### [TO DO]
Continue the article below on Nissan's launch of the Datsun Go+ in India, picking up after its last sentence.

After reviving the Datsun brand last year with the Datsun Go hatchback, Japanese car maker Nissan is now ready with a second car in the category: the Datsun Go+, which is being positioned as a cosy multi-purpose vehicle suitable for large Indian families.

With the new offering, the company hopes to break into the small-car market that is currently dominated by Maruti Suzuki and Hyundai Motor. The compact segment makes up for nearly 25 per cent of car sales in India, with Maruti Suzuki and Hyundai Motor together accounting for nearly seven of every ten cars sold in the category. Guillaume Sicard, president, Nissan India, hopes to buck that trend. With the Go+, he hopes to directly take on Maruti's Wagon R and Hyundai's i10, which are among the top-selling models in the compact car segment. "It is time for a new car," says Sicard, referring to the stronghold that Hyundai Motors and Maruti Suzuki have in India.

In fairness to Sicard, both the Datsun cars launched in India have received good reviews, especially as they come at a price well below the cheapest Nissan cars. "We are very happy about what's going on in India with the brand. So far, customers are very happy (with the Datsun brand). There is also a high level of satisfaction when it comes to driving, fuel efficiency and safety," says Sicard. The Automotive Research Association of India has certified the fuel efficiency of the Go+ at 20.6km per litre, more than the average efficiency (19.8 km per litre to 20.5 kms per litre) of other cars in the category.

Still, Sicard faces an uphill task in India. His foremost challenge is to re-establish the brand that has not been on people's minds for long now ( Datsun was discontinued in the 1980s). Despite the brand's history-at its peak in the 1970s, it dominated markets in Russia, South Africa and Indonesia-not many people seem to have heard of it in India.

Datsun Go At present, both the Datsun Go and Go+ are sold through Nissan's sales network and the company plans to separate the distribution network only after the brand becomes well established in its own right to generate enough sales. To promote the brand, an advertising campaign is in the offing and the marketing strategy is being overhauled as well. The company is also adding more sales points, especially in Tier I and Tier II cities, where the brand has very little presence.

### [GIVEN RECORDS]
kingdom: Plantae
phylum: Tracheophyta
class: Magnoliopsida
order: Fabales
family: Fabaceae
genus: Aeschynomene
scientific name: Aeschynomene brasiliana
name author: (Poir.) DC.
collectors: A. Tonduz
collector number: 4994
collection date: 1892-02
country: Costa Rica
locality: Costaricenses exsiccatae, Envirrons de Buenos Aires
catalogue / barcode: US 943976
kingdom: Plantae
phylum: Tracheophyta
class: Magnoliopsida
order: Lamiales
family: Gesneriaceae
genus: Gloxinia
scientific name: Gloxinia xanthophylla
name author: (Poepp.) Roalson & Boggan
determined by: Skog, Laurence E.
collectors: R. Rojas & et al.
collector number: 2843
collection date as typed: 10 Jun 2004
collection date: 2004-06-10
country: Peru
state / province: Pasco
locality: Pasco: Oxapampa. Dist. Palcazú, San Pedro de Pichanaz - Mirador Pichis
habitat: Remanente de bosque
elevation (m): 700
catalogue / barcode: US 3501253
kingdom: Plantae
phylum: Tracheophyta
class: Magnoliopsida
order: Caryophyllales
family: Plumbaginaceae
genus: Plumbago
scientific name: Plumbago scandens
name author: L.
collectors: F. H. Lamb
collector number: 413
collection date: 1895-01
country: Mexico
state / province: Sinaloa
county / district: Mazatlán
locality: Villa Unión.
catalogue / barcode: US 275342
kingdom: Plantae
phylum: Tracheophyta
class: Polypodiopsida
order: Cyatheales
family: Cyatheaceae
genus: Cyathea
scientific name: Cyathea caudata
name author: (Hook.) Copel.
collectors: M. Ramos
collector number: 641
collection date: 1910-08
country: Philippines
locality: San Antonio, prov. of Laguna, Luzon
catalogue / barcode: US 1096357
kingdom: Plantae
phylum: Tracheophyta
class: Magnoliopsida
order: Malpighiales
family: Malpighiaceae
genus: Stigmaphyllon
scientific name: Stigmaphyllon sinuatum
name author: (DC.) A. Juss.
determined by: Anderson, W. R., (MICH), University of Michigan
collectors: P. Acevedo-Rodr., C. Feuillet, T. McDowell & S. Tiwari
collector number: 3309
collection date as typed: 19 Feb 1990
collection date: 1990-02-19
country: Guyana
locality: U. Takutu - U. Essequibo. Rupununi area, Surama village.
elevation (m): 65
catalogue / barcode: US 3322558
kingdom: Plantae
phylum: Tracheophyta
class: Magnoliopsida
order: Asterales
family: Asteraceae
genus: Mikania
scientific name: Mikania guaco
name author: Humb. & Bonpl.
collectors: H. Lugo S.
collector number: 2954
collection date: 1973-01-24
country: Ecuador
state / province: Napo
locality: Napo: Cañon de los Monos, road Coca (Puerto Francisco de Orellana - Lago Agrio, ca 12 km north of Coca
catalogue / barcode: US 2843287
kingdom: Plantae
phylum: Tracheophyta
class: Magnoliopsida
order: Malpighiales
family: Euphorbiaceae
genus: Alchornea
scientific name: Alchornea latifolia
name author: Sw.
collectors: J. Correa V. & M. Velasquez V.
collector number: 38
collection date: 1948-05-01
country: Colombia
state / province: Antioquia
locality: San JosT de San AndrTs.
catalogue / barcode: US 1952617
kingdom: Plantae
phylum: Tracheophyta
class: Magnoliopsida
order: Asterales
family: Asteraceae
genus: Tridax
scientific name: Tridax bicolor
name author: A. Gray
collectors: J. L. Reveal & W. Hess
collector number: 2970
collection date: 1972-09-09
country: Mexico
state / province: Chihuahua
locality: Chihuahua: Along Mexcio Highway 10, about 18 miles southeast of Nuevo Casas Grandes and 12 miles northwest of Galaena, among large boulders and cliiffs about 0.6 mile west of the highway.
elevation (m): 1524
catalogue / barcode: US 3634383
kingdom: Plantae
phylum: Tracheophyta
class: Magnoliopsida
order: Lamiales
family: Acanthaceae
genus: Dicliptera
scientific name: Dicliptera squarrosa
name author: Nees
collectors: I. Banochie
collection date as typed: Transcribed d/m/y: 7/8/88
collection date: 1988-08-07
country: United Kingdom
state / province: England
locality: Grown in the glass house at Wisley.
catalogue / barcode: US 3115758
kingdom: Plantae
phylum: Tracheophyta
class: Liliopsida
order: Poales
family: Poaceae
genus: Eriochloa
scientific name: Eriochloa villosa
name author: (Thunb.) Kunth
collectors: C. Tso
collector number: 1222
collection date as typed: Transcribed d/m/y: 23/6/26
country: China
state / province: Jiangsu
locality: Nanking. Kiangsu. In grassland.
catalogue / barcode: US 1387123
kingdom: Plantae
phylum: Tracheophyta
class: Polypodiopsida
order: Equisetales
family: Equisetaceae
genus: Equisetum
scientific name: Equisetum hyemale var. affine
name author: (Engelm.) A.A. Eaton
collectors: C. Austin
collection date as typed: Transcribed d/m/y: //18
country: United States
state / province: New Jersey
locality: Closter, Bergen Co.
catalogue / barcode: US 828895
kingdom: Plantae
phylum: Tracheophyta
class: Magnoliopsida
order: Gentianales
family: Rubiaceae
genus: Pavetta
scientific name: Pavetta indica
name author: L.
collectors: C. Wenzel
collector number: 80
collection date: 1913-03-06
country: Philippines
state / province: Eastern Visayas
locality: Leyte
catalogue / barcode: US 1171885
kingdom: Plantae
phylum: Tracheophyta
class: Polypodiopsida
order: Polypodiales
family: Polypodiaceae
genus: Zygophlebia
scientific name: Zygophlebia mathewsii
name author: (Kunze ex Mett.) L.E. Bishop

### [RESULT BELOW]
By 2016, the company hopes to cover almost the whole of India with 260 sales point (from 125 now), about 100 of which will be small outlets. The expansion plan will be supported by new launches, the first of which, the Datsun redi-Go, is expected to be launched next year.

On the back of new launches, Sicard hopes to increase the market share to 4 per cent from 3 per cent now and then further to 6 per cent. However, the sales targets are being approached cautiously and Sicard refuses to set a deadline for meeting them. "There is a vision to reach 50,000 per year with Datsun. We need to take the necessary time to construct this market share," says he.

The current sales are a long way off. Since it was launched in March 2014, the company has managed to sell around 13,000 Datsun Gos so far. The sales have been mostly driven by keeping prices below the competition. The Datsun Go+, for instance, is priced between Rs 3.79 lakh and Rs 4.61 lakh in Delhi, in comparison to Rs 3.64 lakh to Rs 5.80 lakh of other cars in the same category. However, many believe Nissan is putting its sustainability at stake by pricing its cars aggressively in order to gain market share. Also, if the cars don't generate enough sales, Nissan could risk endangering the brand once again.

Sicard, though, is confident that the Datsun Go+ will do well. "The price makes it a smart buy for customers looking for more value, style, space and flexibility. As a compact multi-purpose vehicle, the Datsun Go+ is a segment creator. We're breaking the convention, and consumers are up for it," he says.

Experts believe that the Datsun Go + will be preferred by people who are looking to use the car for both personal and commercial purpose, and so will generate more sales in rural and semi-urban areas than the metros where cars are mostly used for personal transit. The company is not categorising the car based on demographics. It is just pinning its hopes on its bigger, roomier interiors to drive sales.